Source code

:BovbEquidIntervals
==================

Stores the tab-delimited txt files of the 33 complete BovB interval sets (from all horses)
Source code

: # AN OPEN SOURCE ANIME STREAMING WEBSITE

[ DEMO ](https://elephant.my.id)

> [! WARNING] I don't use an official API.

» Task brief
Copy the material above so that it matches line for line.

» Result of this exercise
Source code

:BovbEquidIntervals
==================

Stores the tab-delimited txt files of the 33 complete BovB interval sets (from all horses)
Source code

: # AN OPEN SOURCE ANIME STREAMING WEBSITE

[ DEMO ](https://elephant.my.id)

> [! WARNING] I don't use an official API.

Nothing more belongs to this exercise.